Document layout analysis data:
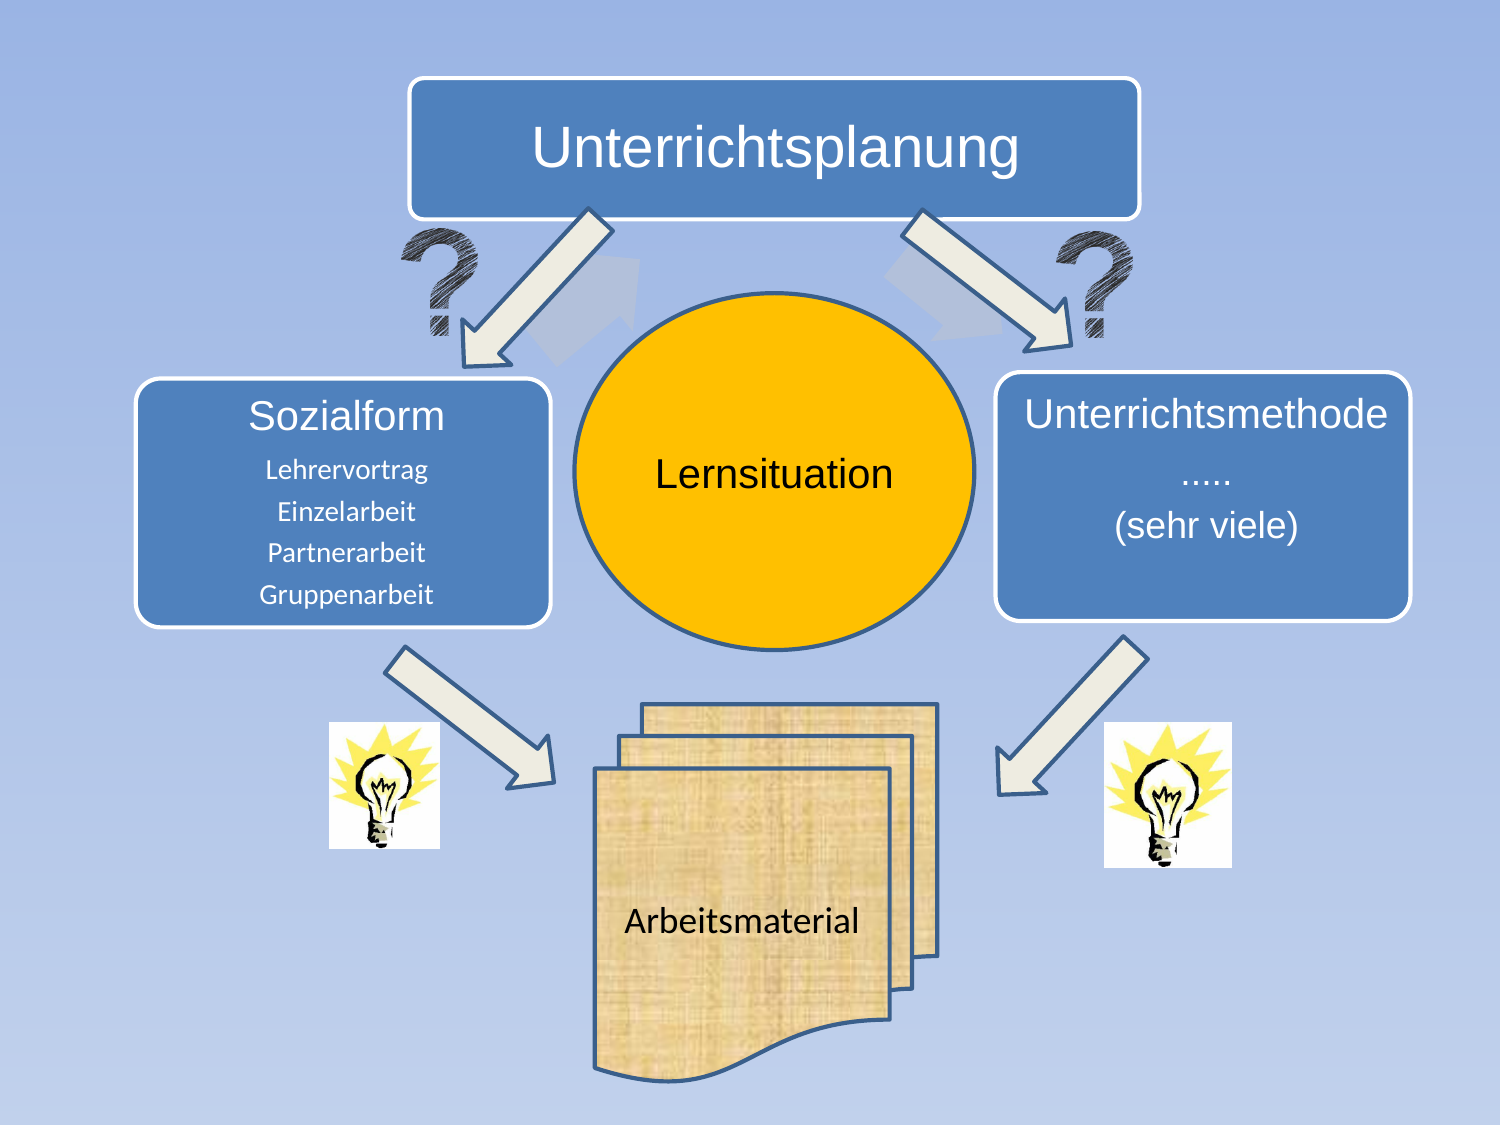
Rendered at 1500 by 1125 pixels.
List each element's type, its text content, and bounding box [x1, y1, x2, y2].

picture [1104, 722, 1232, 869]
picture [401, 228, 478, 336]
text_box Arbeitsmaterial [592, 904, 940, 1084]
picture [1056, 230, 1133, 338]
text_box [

**Your instructions**
All of the records above are to be written out exactly, minus their images.

**Output of the exercise**
Rendered at 1500 by 1125 pixels.
List each element's type, its text content, and bounding box [x1, y1, x2, y2].

picture [1104, 722, 1232, 869]
picture [401, 228, 478, 336]
text_box Arbeitsmaterial [592, 904, 940, 1084]
picture [1056, 230, 1133, 338]
text_box [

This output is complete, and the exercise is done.